There are both advantages and limitations to this study that must be taken into consideration when interpreting the results. Cases in this study were population-based unlike several previous TMPRSS2-ERG studies [4, 5, 18, 19], there was a mean surveillance period of 11.6 years after diagnosis, and prostate cancer-specific death was confirmed by death certificate. However, due to an average 5-year relative survival rate for prostate cancer of 98%, there were few prostate cancer-specific deaths in this cohort and therefore limited power. In addition, due to the technical problems inherent to assaying TMAs using FISH , only 57% of the cases could be scored.
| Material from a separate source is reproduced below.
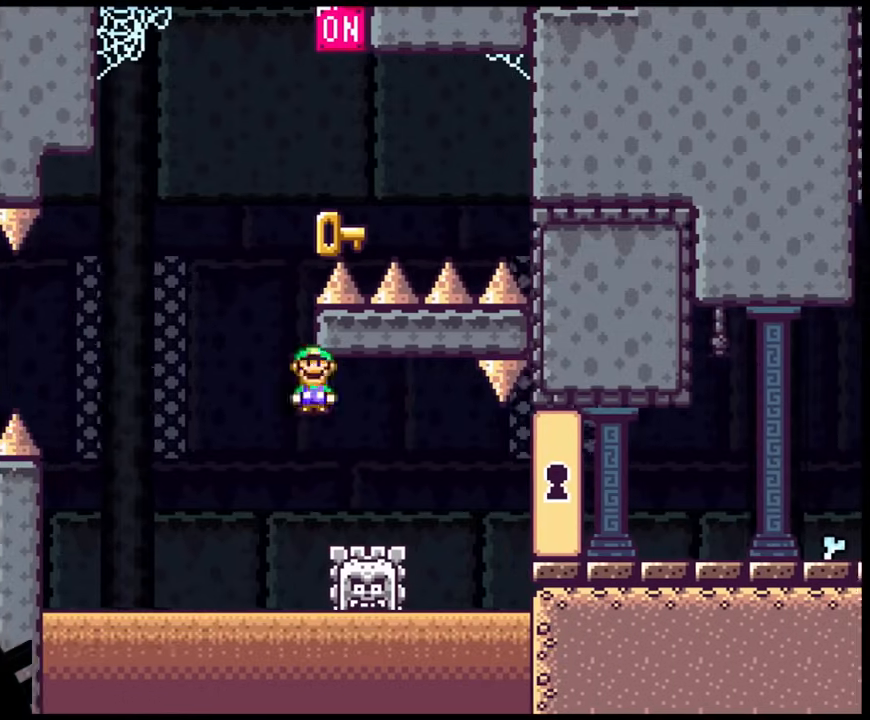
{"buttons": ["A", "X", "DPAD_LEFT"], "events": [[17, "DPAD_DOWN", "up"], [300, "DPAD_LEFT", "down"], [300, "DPAD_RIGHT", "up"]]}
As a consequence, while there was some evidence of an association between multiple fusions and cancer-specific survival, there were insufficient events to observe a statistically significant association. Lack of power is also a concern in the SNP analyses and overall replication of the study is a priority before any translational studies are initiated. One final concern is that only one tumor focus was investigated per case in this study. As noted in the Introduction, focal heterogeneity is typically observed so it is possible cases were scored as normal when they did in fact have fusion transcripts present at other foci. Key future studies need to address the issue of whether results from one focus are predictive of tumor behavior overall.